Christian Fraud Directeur général de Dunkerque Promotion
L'année 2010 vient de se terminer, quel bilan tirez-vous au sein de l'agence de développement économique Dunkerque Promotion?
Nous avons comptabilisé 87 projets ouverts soit 30% de moins qu'en 2009. Cela reste clairement une petite année en terme de projets réalisés. Cela représente 50millions d'euros d'investissement et 366emplois créés ou maintenus. Outre les projets accompagnés, nous sommes néanmoins satisfaits de certaines missions comme celle concernant l'innovation. Même si le groupement d'entreprises Gassmeid n'a pas été nommé «grappe»par l'État, nous avons aidé les trente entreprises à s'organiser. Aujourd'hui, elles arrivent à mutualiser certains de leurs moyens.
Comment voyez-vous 2011 en terme d'attractivité du territoire dunkerquois?
Plein de projets vont enfin débuter, à commencer par le projet du terminal méthanier. Cette annonce va permettre de réellement lancer les projets entrepreneuriaux autour de la boucle froid. Notre implication au dossier Windustry France 2.0 porté par le syndicat des énergies renouvelables devient réellement effective. Elle concerne le marché de l'éolien offshore. Ensuite nous remarquons déjà une augmentation du nombre de projets ouverts pour 2011. On remarque, avec ces dossiers, que la logistique repart sur le Dunkerquois. C'est un bon signe de reprise.

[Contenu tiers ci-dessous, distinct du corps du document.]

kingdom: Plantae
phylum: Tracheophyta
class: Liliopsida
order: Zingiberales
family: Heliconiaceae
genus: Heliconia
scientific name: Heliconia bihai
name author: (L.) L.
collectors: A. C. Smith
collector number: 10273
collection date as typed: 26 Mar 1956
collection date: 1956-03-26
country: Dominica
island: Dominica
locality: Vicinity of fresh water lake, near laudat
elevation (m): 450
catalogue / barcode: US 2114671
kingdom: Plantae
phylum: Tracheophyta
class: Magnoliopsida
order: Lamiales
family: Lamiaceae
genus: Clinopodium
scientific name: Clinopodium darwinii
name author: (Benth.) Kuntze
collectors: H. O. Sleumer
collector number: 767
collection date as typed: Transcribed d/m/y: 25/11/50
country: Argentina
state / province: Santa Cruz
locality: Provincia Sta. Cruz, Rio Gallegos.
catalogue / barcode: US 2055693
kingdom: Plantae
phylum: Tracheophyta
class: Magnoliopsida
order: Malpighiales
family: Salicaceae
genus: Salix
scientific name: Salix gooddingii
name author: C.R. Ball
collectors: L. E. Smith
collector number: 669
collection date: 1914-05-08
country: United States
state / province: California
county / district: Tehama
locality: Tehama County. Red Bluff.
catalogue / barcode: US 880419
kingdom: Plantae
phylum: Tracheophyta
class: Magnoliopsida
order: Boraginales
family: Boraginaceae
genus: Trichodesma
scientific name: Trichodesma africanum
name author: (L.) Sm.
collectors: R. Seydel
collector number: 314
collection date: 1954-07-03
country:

Concernant votre label «Made in Dunkerque» quelles retombées avez-vous remarqué et allez-vous continuer vos efforts de communication?
Nous observons que nos campagnes annuelles et la parole de nos ambassadeurs ont permis de gommer quelques idées reçues concernant le littoral. Le Made in Dunkerque permet de montrer que le Dunkerquois est dynamique. Aujourd'hui 65 entreprises l'ont repris sur leurs produits ou sur leurs outils de communication. Sinon, nous allons en effet renouveler notre campagne de com' nationale en réalisant des films pour les vols long-courriers d'Air France. Nous allons aussi communiquer sur le territoire belge à partir de septembre.